* _Problem description_: Answer with a number only, giving how many lines in the data below include "right".

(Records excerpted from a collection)
::::
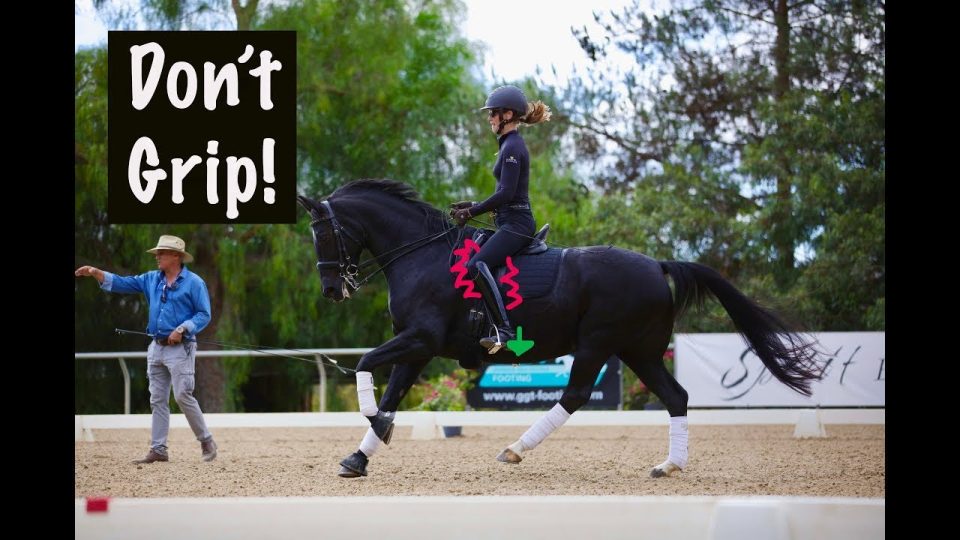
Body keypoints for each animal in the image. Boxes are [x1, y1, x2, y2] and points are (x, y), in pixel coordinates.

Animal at [296, 179, 823, 478]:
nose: (332, 290)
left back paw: (514, 450)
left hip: (598, 343)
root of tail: (656, 264)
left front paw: (374, 426)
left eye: (323, 233)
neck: (420, 255)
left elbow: (366, 366)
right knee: (675, 396)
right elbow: (392, 394)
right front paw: (360, 457)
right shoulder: (418, 347)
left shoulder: (420, 339)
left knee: (575, 395)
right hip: (640, 351)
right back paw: (669, 465)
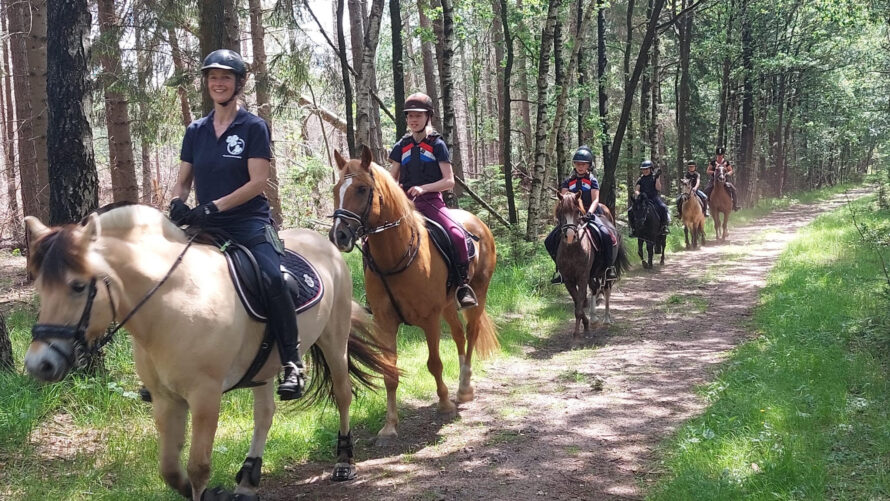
::::
* _Solution for this task_: 6